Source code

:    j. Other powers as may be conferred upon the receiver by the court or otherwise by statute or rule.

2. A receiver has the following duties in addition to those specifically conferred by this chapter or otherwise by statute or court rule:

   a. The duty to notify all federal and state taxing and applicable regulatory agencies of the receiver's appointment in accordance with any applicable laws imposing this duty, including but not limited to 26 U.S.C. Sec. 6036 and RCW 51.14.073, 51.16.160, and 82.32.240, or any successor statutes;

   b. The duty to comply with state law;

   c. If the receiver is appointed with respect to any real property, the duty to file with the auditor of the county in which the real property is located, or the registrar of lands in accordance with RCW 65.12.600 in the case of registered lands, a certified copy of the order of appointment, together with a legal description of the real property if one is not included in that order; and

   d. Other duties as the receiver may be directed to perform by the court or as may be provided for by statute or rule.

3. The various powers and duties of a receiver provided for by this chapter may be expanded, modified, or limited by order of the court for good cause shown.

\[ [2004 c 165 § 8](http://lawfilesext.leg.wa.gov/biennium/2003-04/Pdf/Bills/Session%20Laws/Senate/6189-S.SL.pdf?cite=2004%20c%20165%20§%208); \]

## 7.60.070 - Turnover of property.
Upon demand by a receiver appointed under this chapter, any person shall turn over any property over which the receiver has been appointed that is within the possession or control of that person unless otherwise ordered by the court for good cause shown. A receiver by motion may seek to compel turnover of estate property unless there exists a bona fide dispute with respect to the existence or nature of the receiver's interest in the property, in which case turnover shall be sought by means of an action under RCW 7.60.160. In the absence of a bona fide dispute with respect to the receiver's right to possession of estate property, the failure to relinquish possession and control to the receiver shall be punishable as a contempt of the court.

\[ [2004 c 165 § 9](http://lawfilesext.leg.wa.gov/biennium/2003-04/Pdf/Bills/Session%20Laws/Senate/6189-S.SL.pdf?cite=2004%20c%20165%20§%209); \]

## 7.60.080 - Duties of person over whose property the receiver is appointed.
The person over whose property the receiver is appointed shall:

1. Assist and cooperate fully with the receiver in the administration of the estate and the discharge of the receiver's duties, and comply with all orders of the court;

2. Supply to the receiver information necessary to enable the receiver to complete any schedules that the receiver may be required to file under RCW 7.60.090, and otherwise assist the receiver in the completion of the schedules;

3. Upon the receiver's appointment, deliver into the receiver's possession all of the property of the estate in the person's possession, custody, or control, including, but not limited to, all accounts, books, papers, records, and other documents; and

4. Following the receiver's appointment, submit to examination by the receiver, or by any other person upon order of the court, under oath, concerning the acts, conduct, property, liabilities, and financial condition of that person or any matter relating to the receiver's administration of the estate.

------

*WHAT THE TASK REQUIRES*. Wherever "provided" appears in a line of the entries, copy that line.

*RESPONSE BELOW*.
   d. Other duties as the receiver may be directed to perform by the court or as may be provided for by statute or rule.
3. The various powers and duties of a receiver provided for by this chapter may be expanded, modified, or limited by order of the court for good cause shown.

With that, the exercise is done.